I received this voicemail eleven days after my birthday. It has been a standard practice for my dad to be gone on my birthday, making phone calls from him on that day especially important, and a big fuss over me of equal importance. It wasn't really his fault - he was committed to an activity before I was born and it turns out it takes place at the same time every year. I have forgiven him. But growing up I did expect a daddy-daughter date as soon as he came back into town... which I always received. This was part of the big fuss I expected to surround me every year.

You might think that as I grew up I would be less of a five-year-old about this day.

Nope.

Every July 28 I morph back into my five-year-old self, anxiously waiting for every member of my family to call me, staring down the Mister until he remembers and wishes me birthday greetings, reminding my parents that they still owe me a present. If it bothers them, they don't complain about it to me so I see no reason to change my behaviors and expectations.

This year the fuss around my birthday has exceeded my wildest dreams! I have been receiving presents since July 24 and there is still one in the mail. This has been the longest birthday celebration of my entire life!! I figure, as long as I am still receiving presents, it is still my birthday. True logic, eh? Plus my birthday kicked off our week long beach vacation - and I still have a nice tan from that trip, which is like another present in itself!

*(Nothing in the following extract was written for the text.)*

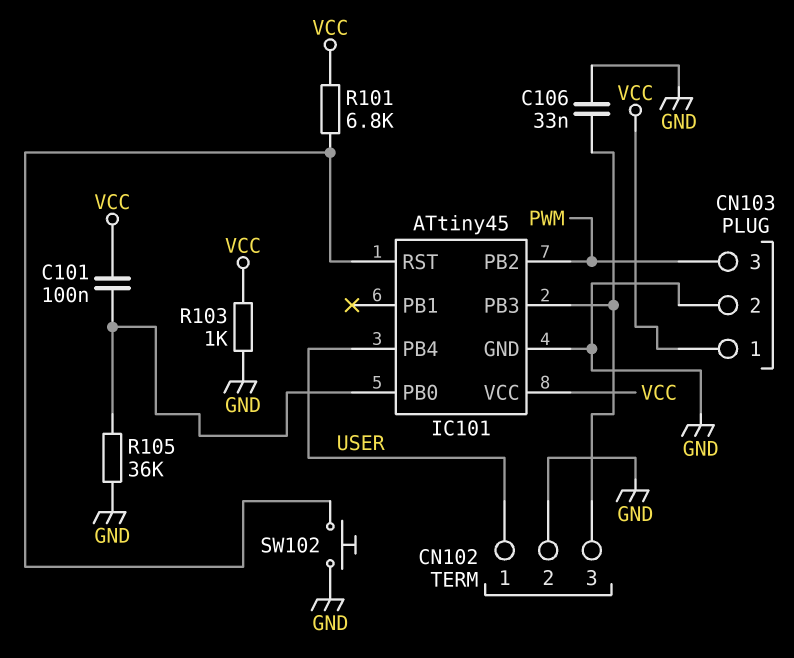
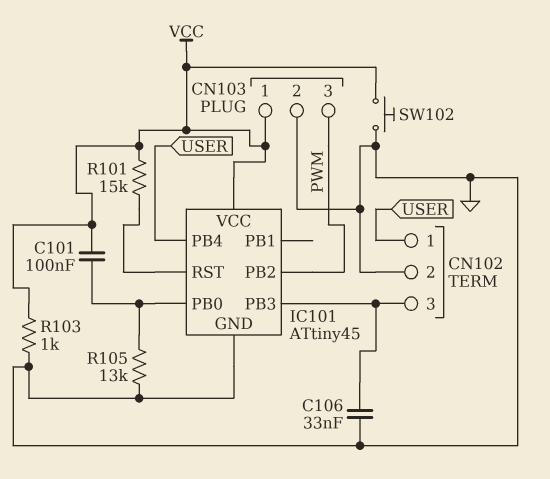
R101: 6.8k (IC101/RST, VCC) -> 15k (IC101/RST, VCC)
R105: 36k (GND, IC101/PB0) -> 13k (GND, IC101/PB0)
SW102: button (GND, IC101/RST) -> button (GND, VCC)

So that is why I didn't cry and complain when my parents finally handed over my birthday gift, on August 12, fifteen days after my birthday. I have been especially blessed this year, or perhaps especially selfish and self-absorbed. Call it what you will - but I am relishing the birthday celebration of 2012! And the little five-year-old in me has been giggling with delight.

Ya done me good family, ya done me real good!